Er wollte wissen, welches Ritual Benjamin abgelegt hatte und ob sich hinter dem Ritual vielleicht ein Schlüssel zum Frieden verbarg. Die Suche erwies sich als schwerer als gedacht. Einige Buchtitel waren kaum mehr zu lesen, da sie mit der Zeit verblichen waren. Bei anderen fehlten Seiten. Und dennoch erblickte er schließlich einen alten, in dunklem Leder geschmückten Band, der seine Aufmerksamkeit auf sich zog. Vampire und ihre Ernährung stand auf dem Buchrücken geschrieben, doch gerade als er seinen Arm ausstreckte um danach zu greifen, hörte er, wie sich die Tür der Bibliothek erneut öffnete und er zog ihn schnell wieder zurück. Als er sich umdrehte, hatte Sebastian ihn bereits erreicht. Der Ausdruck auf dem kindlichen Gesicht war nicht zu deuten. Dafür hatte Tobias das Gefühl, dass Sebastian sehr wohl wusste, was er noch kurz zuvor gesucht und auch gefunden hatte, nur ging er nicht darauf ein, sondern schritt zu der Mitte der Bibliothek, wo zwischen den ganzen Regalen eine Lücke geschaffen worden war, die Platz für drei Sessel und einen kleinen Beistelltisch bot. Auf besagtem Tisch standen ein paar Gläser, sowie eine große, gläserne Karaffe, die eine rötliche Flüssigkeit enthielt. Tobias Nase verriet ihm sofort, dass es sich dabei um Blut handelte und seine Mund kräuselte sich vor Ekel. Seelenruhig griff Sebastian nach einem der Gläser und füllte etwas Blut aus der Karaffe hinein, damit ließ er sich anschließend auf einen der Sessel nieder und winkte den Omega mit einer Handbewegung zu sich. Zögerlich setzte sich dieser in Bewegung und nahm schließlich dem König gegenüber Platz, wobei er angewiedert beobachtete, wie Sebastian das Glas an seine Lippen führte und das Blut trank, als handle es sich dabei um einen edlen Wein.

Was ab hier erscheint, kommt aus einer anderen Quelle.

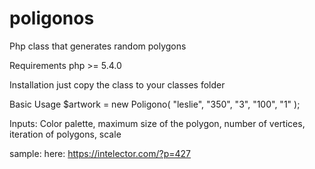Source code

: # poligonos
Php class that generates random polygons

Requirements
    php >= 5.4.0 
    
Installation
    just copy the class to your classes folder
  
Basic Usage
  $artwork = new Poligono( "leslie", "350", "3", "100", "1" );
  
Inputs:
   Color palette, maximum size of the polygon, number of vertices, iteration of polygons, scale

sample:
here: https://intelector.com/?p=427


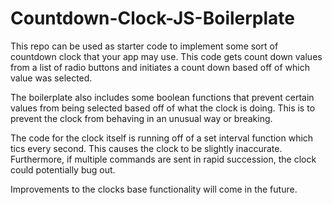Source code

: # Countdown-Clock-JS-Boilerplate
This repo can be used as starter code to implement some sort of countdown clock that your app may use. 
This code gets count down values from a list of radio buttons and initiates a count down based off of which value was selected.

The boilerplate also includes some boolean functions that prevent certain values from being selected based off of what the clock is doing.
This is to prevent the clock from behaving in an unusual way or breaking.

The code for the clock itself is running off of a set interval function which tics every second. This causes the clock to be slightly
inaccurate. Furthermore, if multiple commands are sent in rapid succession, the clock could potentially bug out. 

Improvements to the clocks base functionality will come in the future.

"Der weiße Wolf also", schmunzelte Sebastian, "Welch Ehre diesem Hoffnungsbringer gegenüber sitzen zu dürfen." Seine Mimik verriet jedoch, dass er Tobias keineswegs respektierte, er sah viel mehr zu ihm herab und strafte seine Worte damit Lügen.

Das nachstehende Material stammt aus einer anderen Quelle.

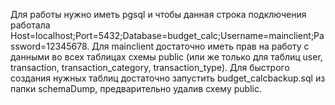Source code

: Для работы нужно иметь pgsql и чтобы данная строка подключения работала Host=localhost;Port=5432;Database=budget_calc;Username=mainclient;Password=12345678.
Для mainclient достаточно иметь прав на работу с данными во всех таблицах схемы public (или же только для таблиц user, transaction, transaction_category, transaction_type).
Для быстрого создания нужных таблиц достаточно запустить budget_calcbackup.sql из папки schemaDump, предварительно удалив схему public.
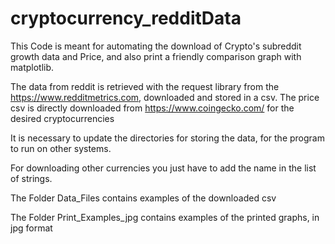 # cryptocurrency_redditData
This Code is meant for automating the download of Crypto's subreddit growth data and Price, and also print a friendly comparison graph with matplotlib.

The data from reddit is retrieved with the request library from the https://www.redditmetrics.com, downloaded and stored in a csv. 
The price csv is directly downloaded from https://www.coingecko.com/ for the desired cryptocurrencies 

It is necessary to update the directories for storing the data, for the program to run on other systems.

For downloading other currencies you just have to add the name in the list of strings.

The Folder Data_Files contains examples of the downloaded csv

The Folder Print_Examples_jpg contains examples of the printed graphs, in jpg format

"James hat viel von dir erzählt. Von deinem kleinen Bruder, von deinen Gefühlen für Elijah", der König hielt inne um zu prüfen, welche Reaktion er mit diesen Erwähnungen bei Tobias auslöste und lächelte zufrieden, als der Omega zusammen zuckte, "Natürlich auch von der Folter, die er dich unterzogen hat. Sehr zu meinem Missfallen, musst du wissen. Ich halte nichts von dieser Vorgehensweise, sie ist in meinen Augen veraltet und ich verabscheue grobe Gewalt. Du hast also nichts zu befürchten."

Tobias glaubte ihm nicht. Der König wirkte wie jemand, der ihm alles gesagt hätte, nur um ihn zu manipulieren und ihm Antworten zu entlocken. Er wählte seine Sätze mit Bedacht und war weit weniger von einem Gefühl der unbändigen Wut getrieben, wie James es war. Sebastian war viel kontrollierter und bemühter eine Fassade aufrecht zu erhalten, die er um keinen Preis fallen lassen würde. So machte es zumindestens den Eindruck.

"Und doch trinkt ihr Blut", erhob der Omega seine Stimme, "Ich frage mich, wie ihr es ohne grobe Gewalt gewonnen habt?"

Sebastians Lächeln verrutschte für eine Sekunde, bevor es wieder perfekt saß.